* WORK TO COMPLETE:
[A] List every software license the license-notice post names by name.
[B] Please reproduce the part of the license-notice post that starts at "One of the (many)" and ends at "using the LGPL).", word for word.

* PASSAGE PROVIDED:
——

I'm about to push my first project to GitHub (a mini toy lisp interpreter written in C).
I've noticed that the vast majority of open source projects include their license in every source file (at the top). Is that a necessity for open source?
Software Engineering Stack Exchange is a question and answer site for professionals, academics, and students working within the systems development life cycle. It only takes a minute to sign up.Sign up to join this community
This is an old question, but for anyone else looking for the answer, most licenses don't require the license to be included inside each source file, as long as the license is included with the source code. Often this is done by use of a
LICENSE.txt file included in the same repo, folder, or directory as the code.
Below is a rundown of some common open source licenses and their requirements regarding inclusion in source files.
One of the (many) reasons Apache released v2.0 of the Apache License was:
... to allow the license to be included by reference instead of listed in every file... (source)
The MIT License only requires that the license text:
be included in all copies or substantial portions of the Software.
For the GPL, LGPL, or AGPL license, the Free Software Foundation,
which runs GNU.org, does want a notice included within each file (as well as in an accompanying
COPYING file containing the full license text, or
COPYING LESSER if using the LGPL).

——

* RAW DATA:
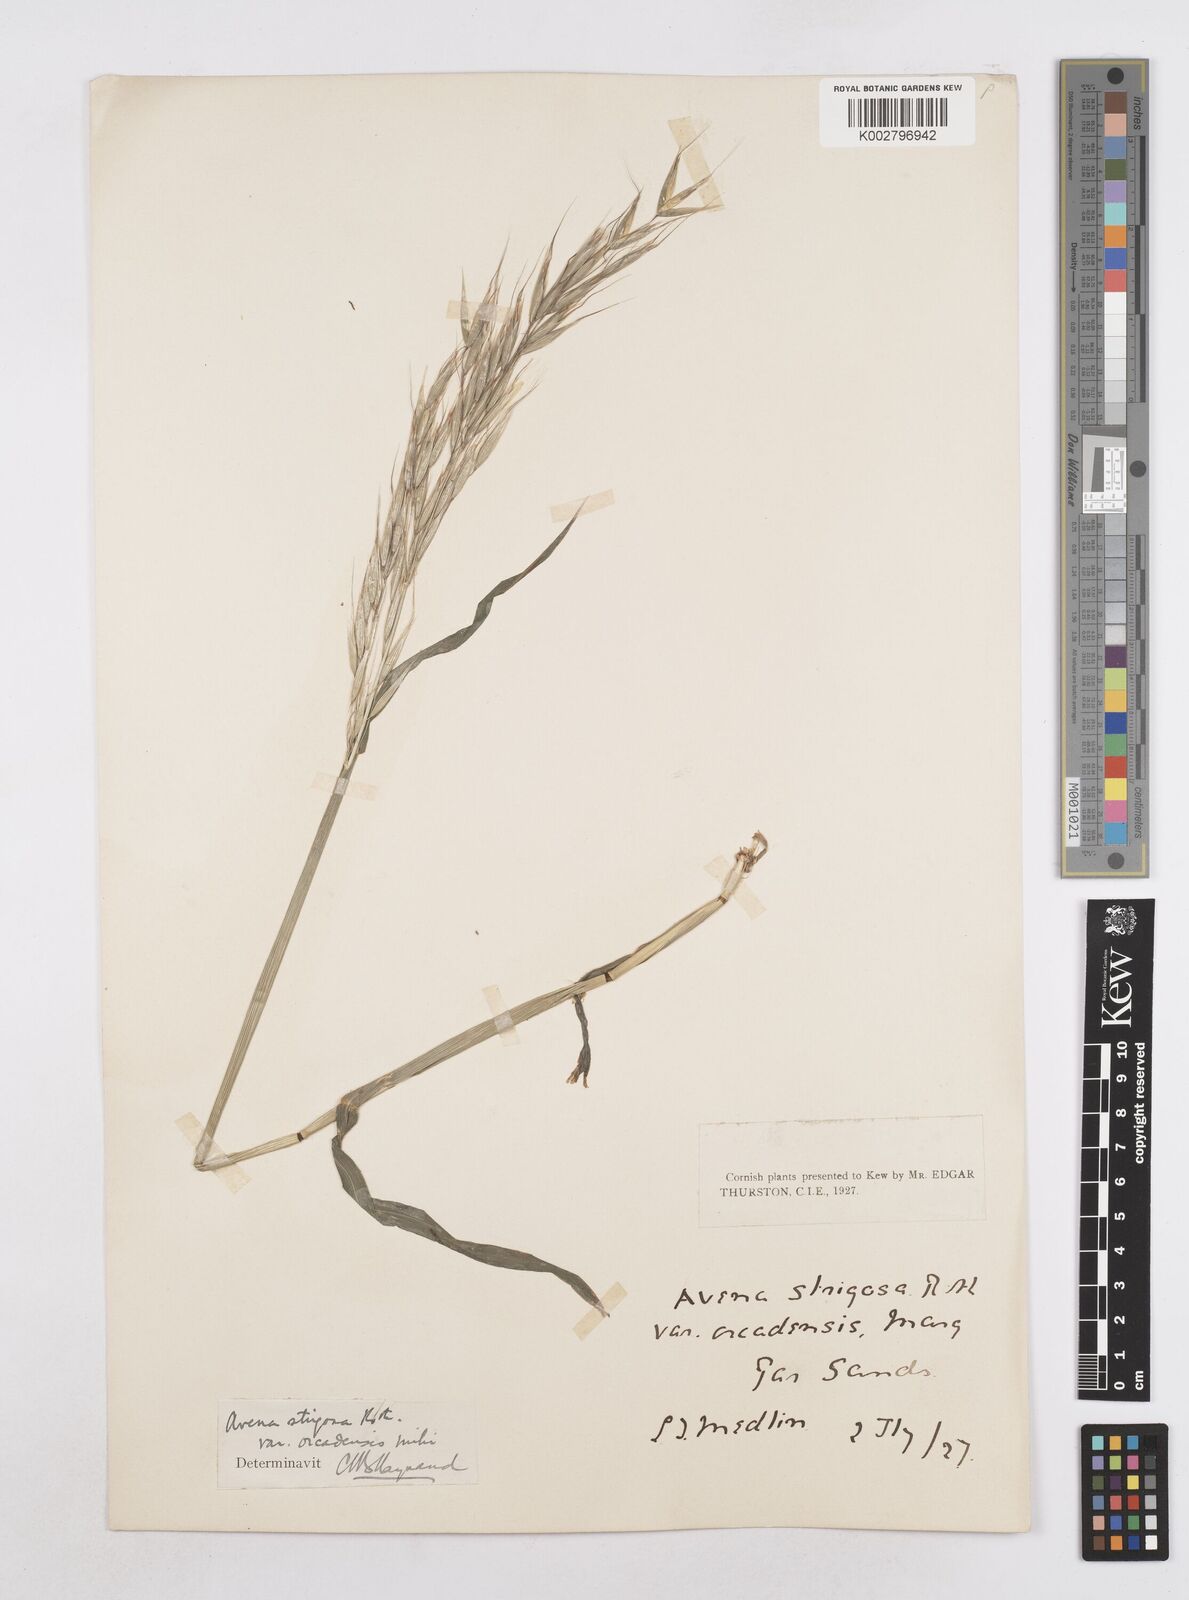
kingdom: Plantae
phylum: Tracheophyta
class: Liliopsida
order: Poales
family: Poaceae
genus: Avena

——

* YOUR RESPONSES:
[A]
- Apache License (version 2.0)
- MIT License
- GPL
- LGPL
- AGPL

[B]
One of the (many) reasons Apache released v2.0 of the Apache License was:
... to allow the license to be included by reference instead of listed in every file... (source)
The MIT License only requires that the license text:
be included in all copies or substantial portions of the Software.
For the GPL, LGPL, or AGPL license, the Free Software Foundation,
which runs GNU.org, does want a notice included within each file (as well as in an accompanying
COPYING file containing the full license text, or
COPYING LESSER if using the LGPL).